The proportion of high school baseball and softball injuries demanding surgery is in line with the rate at which high school football players must undergo surgery, a recent study by the National Athletic Trainers’ Association concludes.
Despite the similarity, fewer than 42 percent of school sports programs have certified athletic trainers to provide education on the prevention of baseball and softball injuries and assist in treatment, the study says.
“Because neither baseball nor softball are considered to be contact sports like football, it surprises parents and coaches that the proportion of injuries are similar,” said John W. Powell, an Iowa City, Iowa-based athletic trainer and the director of the study. “These statistics indicate that student-athletes are equally well-served by [certified athletic trainers] in supervising programs that will minimize the risk of reinjury.”
The conclusions are drawn from a three-year study of injuries recorded for 110 high school baseball teams and 105 high school softball teams.
The study by the Dallas-based trainers’ association found that 1.1 percent of high school students’ baseball injuries and 1.4 percent of their injuries sustained from softball required surgery.
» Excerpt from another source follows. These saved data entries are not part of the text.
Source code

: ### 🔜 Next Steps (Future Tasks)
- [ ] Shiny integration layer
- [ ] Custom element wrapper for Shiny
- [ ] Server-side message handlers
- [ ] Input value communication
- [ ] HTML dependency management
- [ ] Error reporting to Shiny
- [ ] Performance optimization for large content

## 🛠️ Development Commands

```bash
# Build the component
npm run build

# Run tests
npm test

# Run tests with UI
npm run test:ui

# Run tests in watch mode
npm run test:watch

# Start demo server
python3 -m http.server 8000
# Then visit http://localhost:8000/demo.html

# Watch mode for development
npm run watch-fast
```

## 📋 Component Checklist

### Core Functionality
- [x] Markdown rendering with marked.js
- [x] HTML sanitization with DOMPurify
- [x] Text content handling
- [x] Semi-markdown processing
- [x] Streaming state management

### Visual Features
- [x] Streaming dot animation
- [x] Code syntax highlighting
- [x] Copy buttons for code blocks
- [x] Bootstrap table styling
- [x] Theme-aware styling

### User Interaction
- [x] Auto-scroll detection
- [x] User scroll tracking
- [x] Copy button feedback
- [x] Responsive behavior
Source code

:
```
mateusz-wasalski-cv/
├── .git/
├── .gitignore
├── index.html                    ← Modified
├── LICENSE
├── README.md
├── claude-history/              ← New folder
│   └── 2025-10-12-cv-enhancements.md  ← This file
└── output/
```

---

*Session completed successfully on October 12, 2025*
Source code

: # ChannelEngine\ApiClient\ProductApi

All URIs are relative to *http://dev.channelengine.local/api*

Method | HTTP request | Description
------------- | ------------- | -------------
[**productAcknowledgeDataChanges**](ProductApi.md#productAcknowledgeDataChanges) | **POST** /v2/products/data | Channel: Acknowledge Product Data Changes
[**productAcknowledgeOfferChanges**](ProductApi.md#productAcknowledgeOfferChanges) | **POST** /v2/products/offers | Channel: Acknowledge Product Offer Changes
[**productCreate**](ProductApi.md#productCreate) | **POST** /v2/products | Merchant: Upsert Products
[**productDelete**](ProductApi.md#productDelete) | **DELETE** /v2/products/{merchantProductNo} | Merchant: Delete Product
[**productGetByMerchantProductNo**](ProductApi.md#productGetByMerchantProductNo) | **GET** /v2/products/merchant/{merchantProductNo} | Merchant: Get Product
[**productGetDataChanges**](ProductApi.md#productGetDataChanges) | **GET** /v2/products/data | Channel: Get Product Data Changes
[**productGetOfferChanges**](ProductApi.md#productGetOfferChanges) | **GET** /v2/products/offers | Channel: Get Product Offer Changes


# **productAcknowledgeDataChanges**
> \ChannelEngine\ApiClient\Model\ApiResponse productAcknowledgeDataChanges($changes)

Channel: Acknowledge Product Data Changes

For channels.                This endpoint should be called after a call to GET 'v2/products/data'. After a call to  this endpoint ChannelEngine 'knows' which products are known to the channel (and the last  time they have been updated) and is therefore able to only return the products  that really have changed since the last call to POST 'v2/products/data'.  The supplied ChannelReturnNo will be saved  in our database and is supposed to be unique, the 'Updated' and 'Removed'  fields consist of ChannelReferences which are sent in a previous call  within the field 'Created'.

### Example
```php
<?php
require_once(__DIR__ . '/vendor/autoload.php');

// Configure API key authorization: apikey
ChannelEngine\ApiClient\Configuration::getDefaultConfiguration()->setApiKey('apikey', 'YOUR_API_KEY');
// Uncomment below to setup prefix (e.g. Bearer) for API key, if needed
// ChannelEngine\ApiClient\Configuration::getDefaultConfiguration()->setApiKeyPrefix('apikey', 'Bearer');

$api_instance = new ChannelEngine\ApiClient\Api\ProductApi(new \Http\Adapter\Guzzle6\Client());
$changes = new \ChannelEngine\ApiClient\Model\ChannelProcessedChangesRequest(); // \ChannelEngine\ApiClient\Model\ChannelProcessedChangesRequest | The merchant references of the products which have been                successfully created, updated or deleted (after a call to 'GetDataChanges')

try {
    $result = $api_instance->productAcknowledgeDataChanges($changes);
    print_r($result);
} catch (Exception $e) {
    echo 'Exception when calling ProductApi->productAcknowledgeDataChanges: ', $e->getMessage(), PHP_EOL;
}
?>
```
A similar study of high school football injuries conducted in 1995 found about 1.4 percent of the injuries needed surgery.
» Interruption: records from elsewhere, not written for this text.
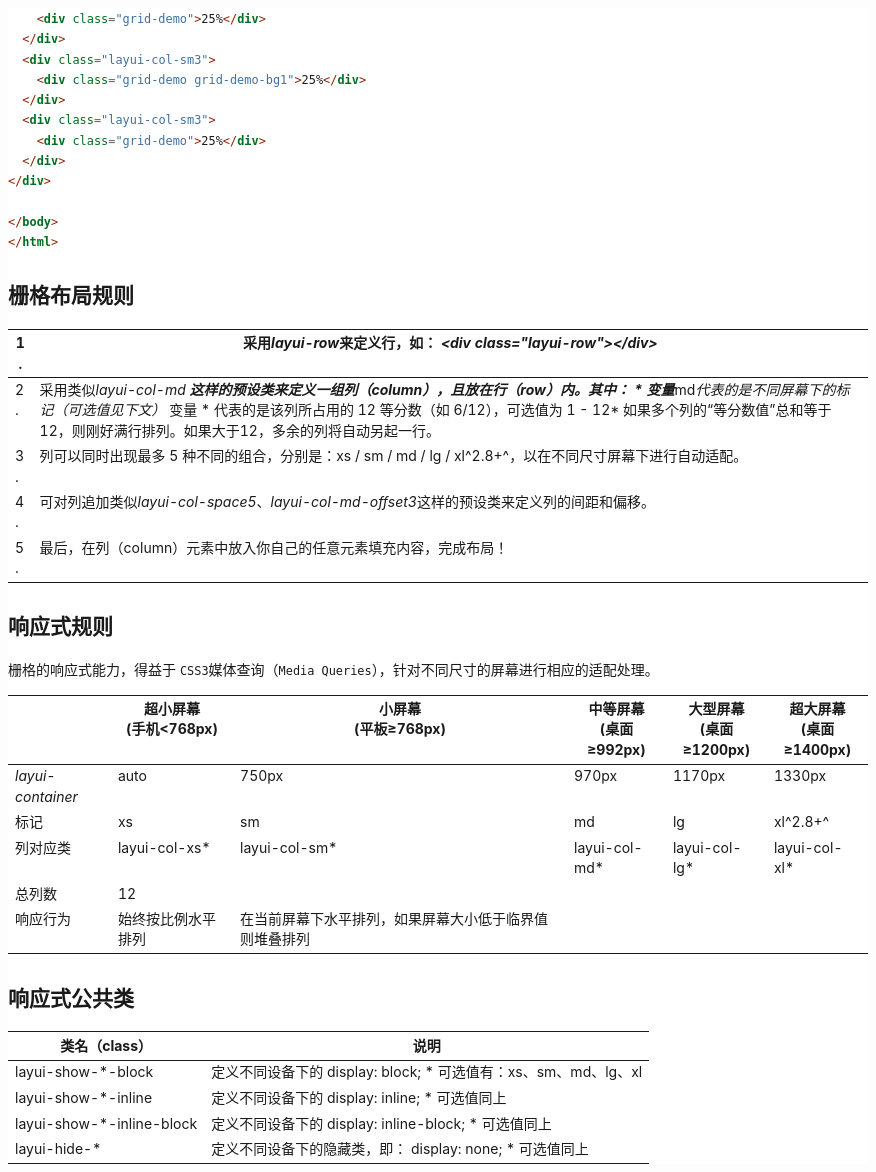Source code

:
 ```html
    <div class="grid-demo">25%</div>
  </div>
  <div class="layui-col-sm3">
    <div class="grid-demo grid-demo-bg1">25%</div>
  </div>
  <div class="layui-col-sm3">
    <div class="grid-demo">25%</div>
  </div>
</div>

</body>
</html>
```

## 栅格布局规则

|1.|采用*layui-row*来定义行，如： *&lt;div class=&quot;layui-row&quot;&gt;&lt;/div&gt;*|
| ----| ---------------------------------------------------------------------------------------------------------------------------------------------------------------------------------------------------------------------------------------------------------------------------------|
|2.|采用类似*layui-col-md<span style="font-weight: bold;" data-type="strong"> 这样的预设类来定义一组列（column），且放在行（row）内。其中： * 变量*md*代表的是不同屏幕下的标记（可选值见下文）* 变量 </span>* 代表的是该列所占用的 12 等分数（如 6/12），可选值为 1 - 12* 如果多个列的“等分数值”总和等于 12，则刚好满行排列。如果大于12，多余的列将自动另起一行。|
|3.|列可以同时出现最多 5 种不同的组合，分别是：xs / sm / md / lg / xl^2.8+^，以在不同尺寸屏幕下进行自动适配。|
|4.|可对列追加类似*layui-col-space5*、*layui-col-md-offset3*这样的预设类来定义列的间距和偏移。|
|5.|最后，在列（column）元素中放入你自己的任意元素填充内容，完成布局！|

## 响应式规则

栅格的响应式能力，得益于 `CSS3`​ 媒体查询（`Media Queries`​），针对不同尺寸的屏幕进行相应的适配处理。

||超小屏幕<br />(手机<768px)|小屏幕<br />(平板≥768px)|中等屏幕<br />(桌面≥992px)|大型屏幕<br />(桌面≥1200px)|超大屏幕<br />(桌面≥1400px)|
| ----------| ---------------------------------| --------------------------------------------------------| -------------------------| --------------------------| --------------------------|
|*layui-container*|auto|750px|970px|1170px|1330px|
|标记|xs|sm|md|lg|xl^2.8+^|
|列对应类|layui-col-xs*|layui-col-sm*|layui-col-md*|layui-col-lg*|layui-col-xl*|
|总列数|12<br />|||||
|响应行为|始终按比例水平排列|在当前屏幕下水平排列，如果屏幕大小低于临界值则堆叠排列||||

## 响应式公共类

|类名（class）|说明|
| ---------------------------| -----------------------------------------------------------------|
|layui-show-*-block|定义不同设备下的 display: block; * 可选值有：xs、sm、md、lg、xl|
|layui-show-*-inline|定义不同设备下的 display: inline; * 可选值同上|
|layui-show-*-inline-block|定义不同设备下的 display: inline-block; * 可选值同上|
|layui-hide-*|定义不同设备下的隐藏类，即： display: none; * 可选值同上|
Four Maine high schools are serving as pilot sites this year for a new program designed to strengthen the relationship between athletics and academics.
Called “Sports, Schools, and Learning Results,” the project focuses on the professional development of coaches to ensure that the lessons of athletics support the local mission of the school and the state’s performance-based expectations for students.
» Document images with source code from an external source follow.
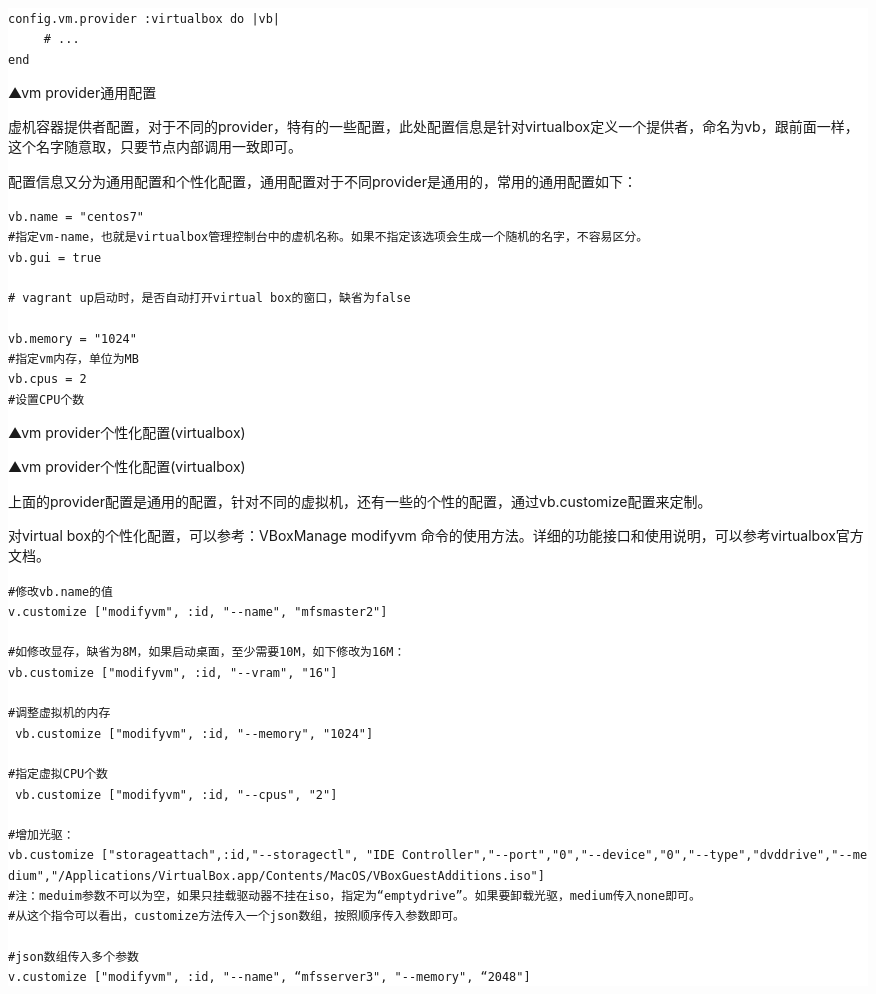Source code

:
```
config.vm.provider :virtualbox do |vb|
     # ...
end
```


▲vm provider通用配置

虚机容器提供者配置，对于不同的provider，特有的一些配置，此处配置信息是针对virtualbox定义一个提供者，命名为vb，跟前面一样，这个名字随意取，只要节点内部调用一致即可。

配置信息又分为通用配置和个性化配置，通用配置对于不同provider是通用的，常用的通用配置如下：

```shell
vb.name = "centos7"
#指定vm-name，也就是virtualbox管理控制台中的虚机名称。如果不指定该选项会生成一个随机的名字，不容易区分。
vb.gui = true

# vagrant up启动时，是否自动打开virtual box的窗口，缺省为false

vb.memory = "1024"
#指定vm内存，单位为MB
vb.cpus = 2
#设置CPU个数
```

▲vm provider个性化配置(virtualbox)

▲vm provider个性化配置(virtualbox)

上面的provider配置是通用的配置，针对不同的虚拟机，还有一些的个性的配置，通过vb.customize配置来定制。

对virtual box的个性化配置，可以参考：VBoxManage modifyvm 命令的使用方法。详细的功能接口和使用说明，可以参考virtualbox官方文档。

```shell
#修改vb.name的值
v.customize ["modifyvm", :id, "--name", "mfsmaster2"]

#如修改显存，缺省为8M，如果启动桌面，至少需要10M，如下修改为16M：
vb.customize ["modifyvm", :id, "--vram", "16"]

#调整虚拟机的内存
 vb.customize ["modifyvm", :id, "--memory", "1024"]

#指定虚拟CPU个数
 vb.customize ["modifyvm", :id, "--cpus", "2"]

#增加光驱：
vb.customize ["storageattach",:id,"--storagectl", "IDE Controller","--port","0","--device","0","--type","dvddrive","--medium","/Applications/VirtualBox.app/Contents/MacOS/VBoxGuestAdditions.iso"]
#注：meduim参数不可以为空，如果只挂载驱动器不挂在iso，指定为“emptydrive”。如果要卸载光驱，medium传入none即可。
#从这个指令可以看出，customize方法传入一个json数组，按照顺序传入参数即可。

#json数组传入多个参数
v.customize ["modifyvm", :id, "--name", “mfsserver3", "--memory", “2048"]
```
A panel of Maine educators conceived the program last summer.
Its draft report, which the pilot schools are using as a guide, includes suggestions for identifying how sports contribute to the educational outcomes of Maine schools, a list of the core skills and attitudes students should gain from participation in sports, and the essential strategies coaches need to help meet the goals.
“As education becomes more outcomes-oriented and goals-directed, students will rely less on directives from teachers and more on their own abilities to organize work and assess progress,” said Robert A. Cobb, the dean of education at the University of Maine. “It will take skilled and perceptive coaches to fully capitalize on this new approach to teaching and learning.”